# start of Source passage

# Planning a little local socal hunt..



## Smokehound714 (Dec 30, 2013)

Who wants in on this?  

   Looking to put together a small group to hunt for critters..  To qualify, and prove you wont poach, you will be required to put your hand in "the ant-mound of trust" for thirty seconds.   :laugh:


  Seriously though, let's do this!  I have tons of good locations, be it desert, coastal scrub, chaparral.  

  as a group, we can all pitch in on gas so it's cheaper to travel.


----------



## josh_r (Dec 30, 2013)

I have been trying to get a group together to hunt Peru for a while now... GOOD LUCK! People don't seem to want to have fun anymore   LOL!

seriously though, you should jump on the SCABIES group (Southern California Arachnid Bug Invertebrate Entomological Society) and attend their monthly barbeques assuming they stil do all that.


----------



## Smokehound714 (Dec 30, 2013)

josh_r said:


> I have been trying to get a group together to hunt Peru for a while now... GOOD LUCK! People don't seem to want to have fun anymore   LOL!
> 
> seriously though, you should jump on the SCABIES group (Southern California Arachnid Bug Invertebrate Entomological Society) and attend their monthly barbeques assuming they stil do all that.


I did join 

   I would kill to go to peru, but I cannot afford plane tickets..


----------



## korg (Dec 30, 2013)

# end of Source passage
# start of Data segment

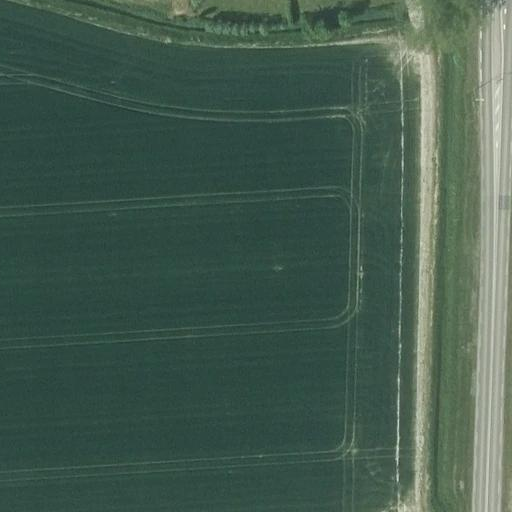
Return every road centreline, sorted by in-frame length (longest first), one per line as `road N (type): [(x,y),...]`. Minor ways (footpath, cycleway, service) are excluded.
road 1 (primary): [(485,511),(494,235)]
road 2 (primary): [(494,235),(511,0)]
road 3 (primary): [(486,0),(494,235)]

# end of Data segment

Prompt> Continue the forum thread about planning a small critter hunt in Southern California, picking up from the point where it stops.

Solved exercise>
I would be extremely interested.

Reactions: Like 1


----------



## Beary Strange (Dec 30, 2013)

So would I. 

---------- Post added 12-30-2013 at 07:42 PM ----------




josh_r said:


> seriously though, you should jump on the SCABIES group (Southern California Arachnid Bug Invertebrate Entomological Society) and attend their monthly barbeques assuming they stil do all that.


I've checked out their forums a few times...it looks dead.


----------



## Smokehound714 (Dec 31, 2013)

Belle Fury said:


> So would I.
> 
> ---------- Post added 12-30-2013 at 07:42 PM ----------
> 
> ...


it is dead.  Join their facebook group.


----------



## melijoc (Jan 1, 2014)

Sounds cool.  But how do we smuggle the loots back in thr states


----------



## Smokehound714 (Jan 1, 2014)

melijoc said:


> Sounds cool.  But how do we smuggle the loots back in thr states


A large bag with "SWAG" written in bold red letters, of course!


  There's no need for paranoia, as long as we stay out of national park boundaries, we're fine.  Most places that have rules prohibiting collection in socal are actually merely ordinances, and they're seldom, if ever, enforced when it comes to invertebrates, which are largely unregulated themselves, to begin with.


----------



## josh_r (Jan 5, 2014)

Hey Smokehound start saving hahaha! Then come down and I'll take you on a Hapalotremus and chicken spider hunt!


----------



## Smokehound714 (Jan 8, 2014)

Perhaps I'll be able to afford it.

  have you seen any phidippus species down there  josh?

  Okay, so far, for the local shindig, I've got:

 Korg

 Kellakk

 Who else wants to join us?  Don't be shy, let me know, and I'll add ya here.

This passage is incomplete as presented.